Tayo’s passion for photography, he said, came from his realization that he didn’t have enough photos of himself growing up. As a child, he and his family moved frequently and whatever photos were taken were often lost during the moves.
“I started documenting in the sense of archiving,” he said. As he moved through college, he began documenting the people in his life — cousins, nephews, siblings and friends — with his iPhone. The reaction of his loved ones was encouraging and he began to expand to document his classmates and the architecture on campus.
“A lot of these things change. From wanting to document children to [my] friends to now make stories about the times we live in, the conversations that are going on,” said Tayo.
Tayo’s training in philosophy has inspired his approach to photography, he said, as he uses the camera to question diverse experiences and encourage dialogue.
“Philosophy is very much keyed into human practice, and [my work] as a photographer [includes] to engage with people and places,” he said.
His work is influenced by the likes of Malian portrait photographer Seydou Keita, Malian pop culture photographer Malick Sidibe and Nigerian photographer Samuel Fosso, who was known for his self-portraits that used different personas to comment on African history.
In 2018, Tayo was commissioned by Dutch streetwear brand Patta and Nike to shoot a campaign for the launch of their collaboration which was showcased in London. Tayo was then hired to shoot a Havana Club campaign for the UK with Nigerian-British rapper Skepta in Cuba. About the same time, the Times first hired the photographer to document Lagos fashion.
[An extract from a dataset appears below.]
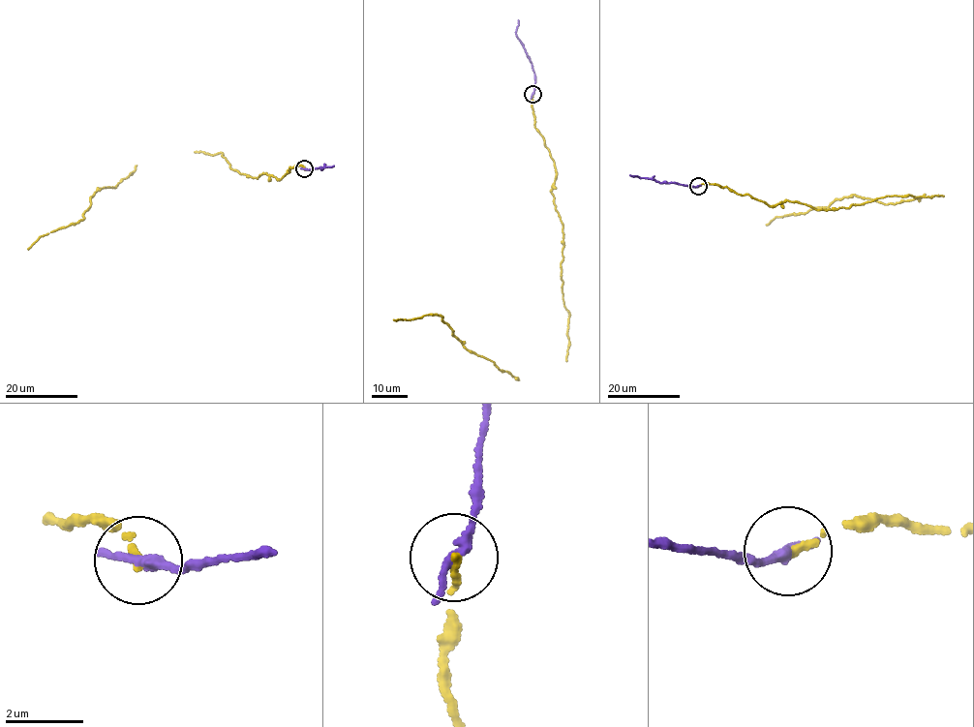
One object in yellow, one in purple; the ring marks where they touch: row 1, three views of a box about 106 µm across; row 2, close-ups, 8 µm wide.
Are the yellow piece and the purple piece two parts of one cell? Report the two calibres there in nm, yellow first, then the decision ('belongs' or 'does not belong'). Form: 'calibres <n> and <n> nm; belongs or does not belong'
calibres 190 and 280 nm; does not belong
He also developed a project with Apple on stories from the COVID pandemic. In 2020, he received a nomination at the British Fashion Council Awards in the ‘New Wave’ category.
In July this year, his photo series “What if?” was exhibited at the V&A as part of the Africa Fashion Exhibition, which was recently extended until April 2023.
Tayo’s rise and rise comes from his trademark style of fusing documentary and fashion to elevate everyday moments and highlight the beauty of his community.
Tayo is unabashedly committed to showcasing its community. “I think every [African] creative should only focus on the peculiarity of their space. Be proud of it and show it to the world.”